A court in Paris has convicted a Lebanese-Canadian university professor of carrying out the deadly bombing of a Paris synagogue, more than 42 years ago.
According to the judges who gave the verdict, Hassan Diab, 69, was the young man who planted the motorcycle bomb in the Rue Copernic on 3 October 1980 in which four people were killed and 38 others wounded.
Although Diab refused to attend the trial, the judges gave him a life sentence with Prosecutors arguing that undoubtedly, Diab was behind the bombing.
The Rue Copernic attack was the first to target Jews in France since World War Two, and became a template for many other similar attacks linked to militants in the Middle East in the years that followed.
The decades-long investigation became a byword both for protracted judicial confusion, as well as for the dogged determination of a handful of magistrates not to let the case be forgotten.
Diab, 69, a Lebanese of Palestinian origin who obtained Canadian nationality in 1993 and teaches sociology in Ottawa, was first named as a suspect on the basis of new evidence in 1999, already nearly 20 years after the killings.
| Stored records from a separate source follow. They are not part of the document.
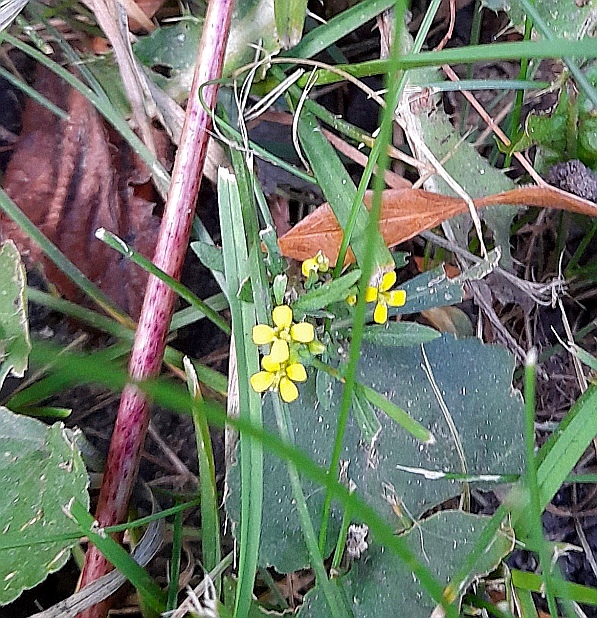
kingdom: Plantae
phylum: Tracheophyta
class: Magnoliopsida
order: Brassicales
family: Brassicaceae
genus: Erysimum
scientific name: Erysimum cheiranthoides
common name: Treacle mustard
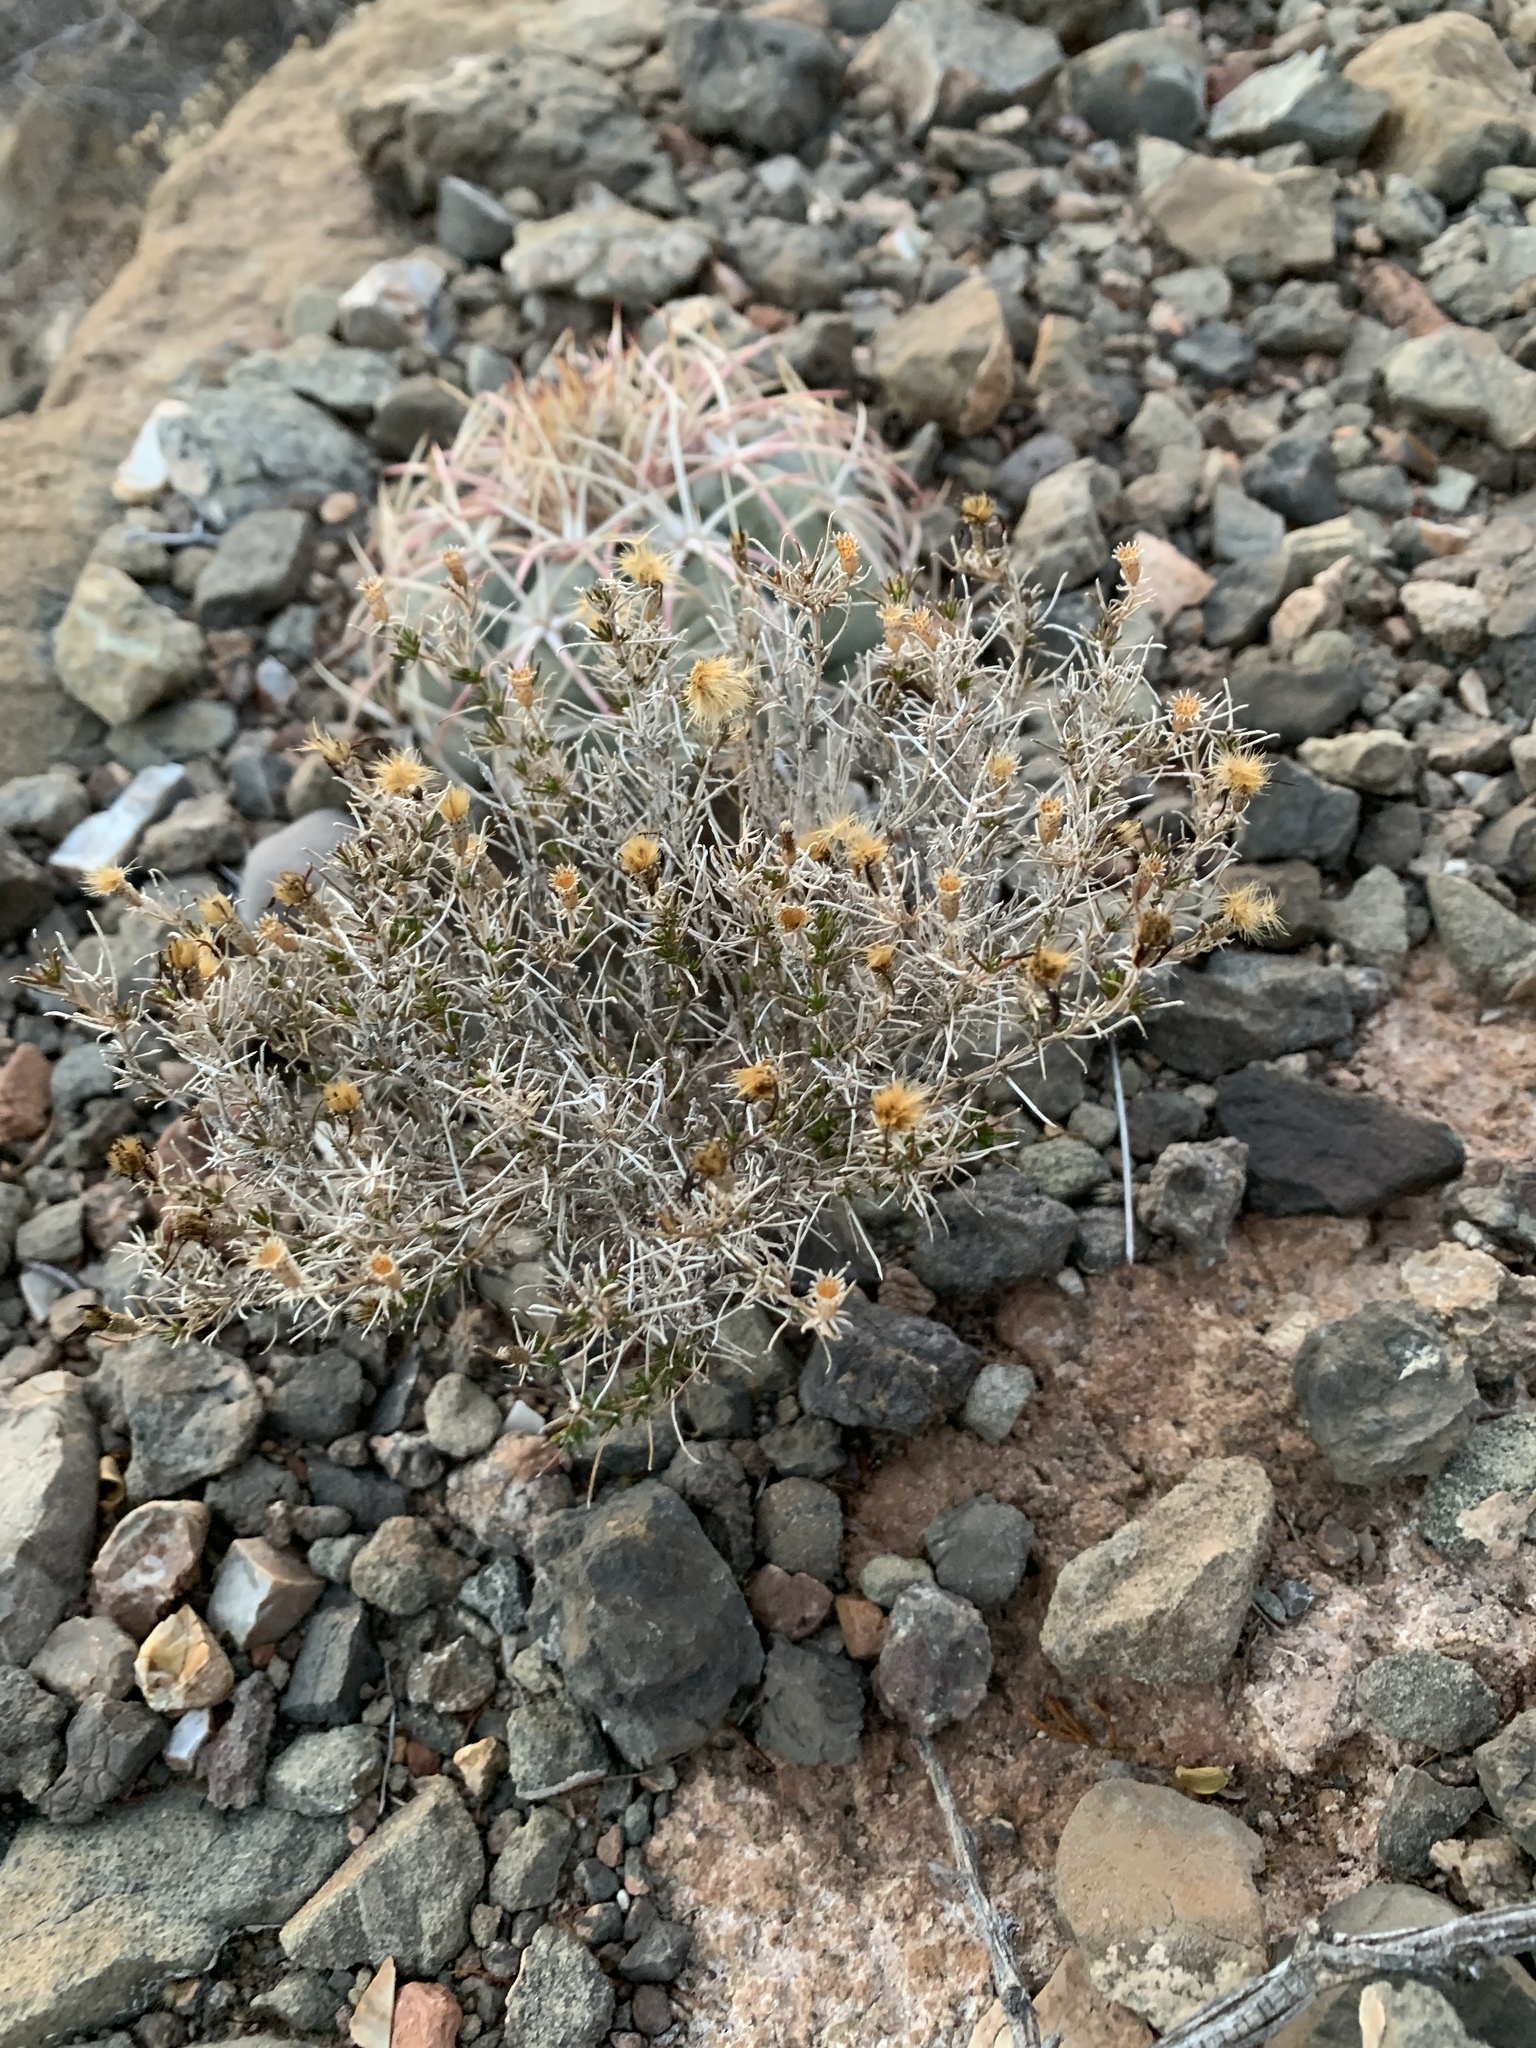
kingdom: Plantae
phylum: Tracheophyta
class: Magnoliopsida
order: Asterales
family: Asteraceae
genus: Thymophylla
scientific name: Thymophylla acerosa
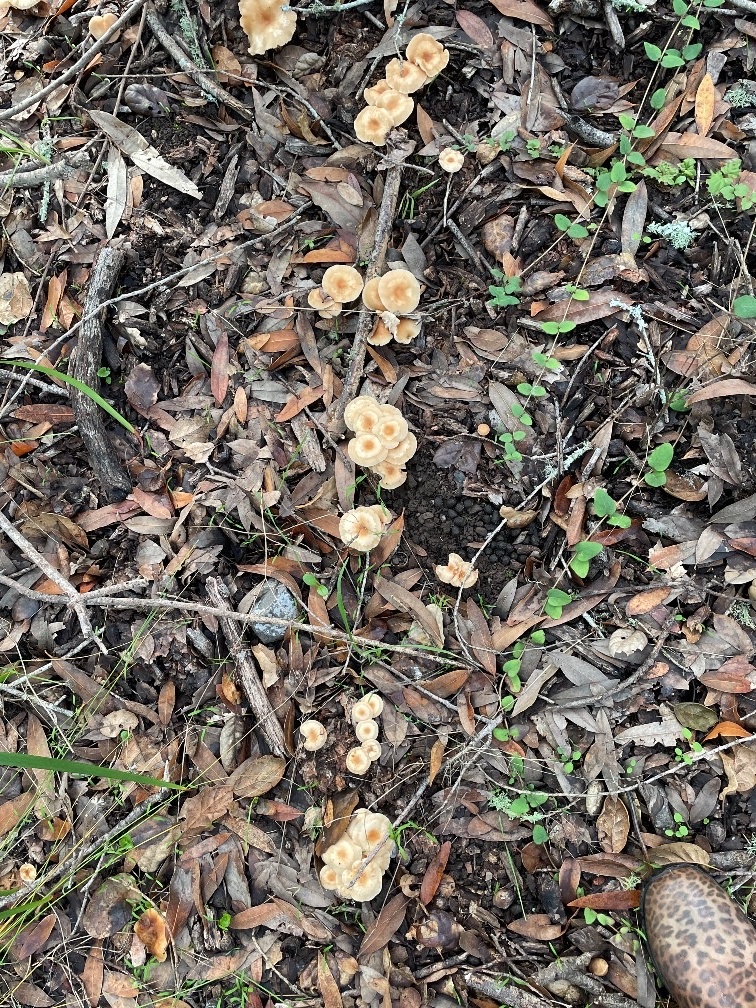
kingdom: Fungi
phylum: Basidiomycota
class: Agaricomycetes
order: Agaricales
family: Omphalotaceae
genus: Gymnopus
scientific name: Gymnopus dryophilus
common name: Penny top
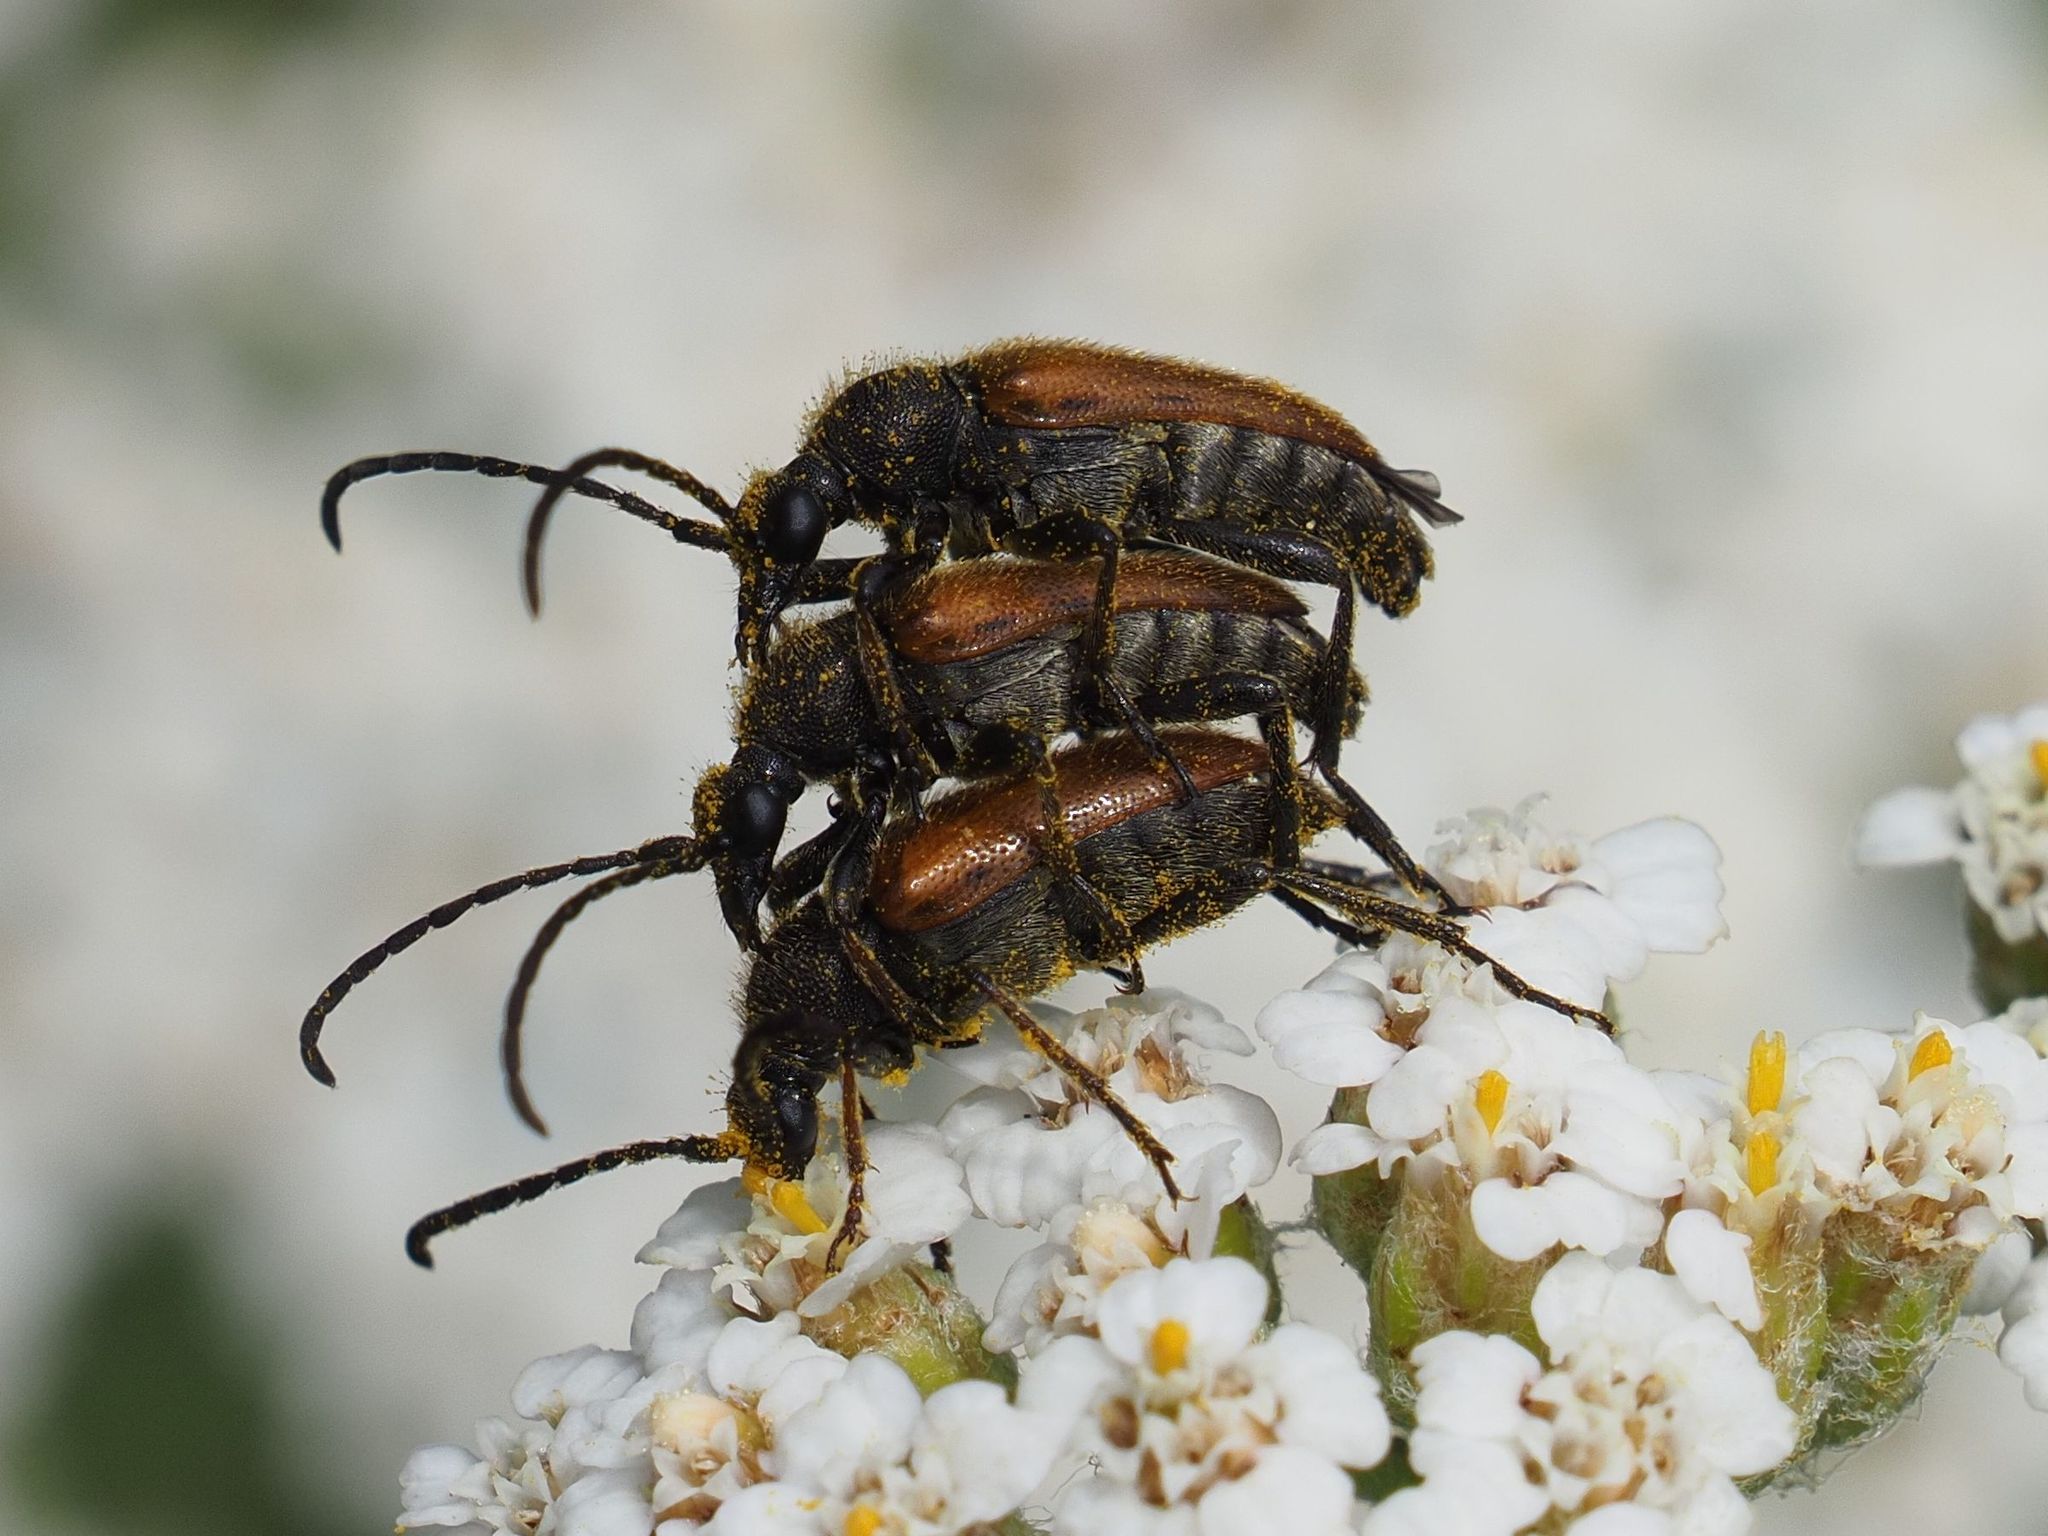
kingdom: Animalia
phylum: Arthropoda
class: Insecta
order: Coleoptera
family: Cerambycidae
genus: Pseudovadonia
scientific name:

Eight years later the French issued an international arrest warrant, and it was not until 2014 that Canada agreed to extradite. But in 2018 French magistrates declared the case closed for lack of proof, allowing Diab to return to Canada.
Finally in 2021 an appeal against the closure of the case was upheld in the Supreme Court, the first time this had ever happened in a French terrorism case. It meant a trial could finally go ahead, and it began earlier this month.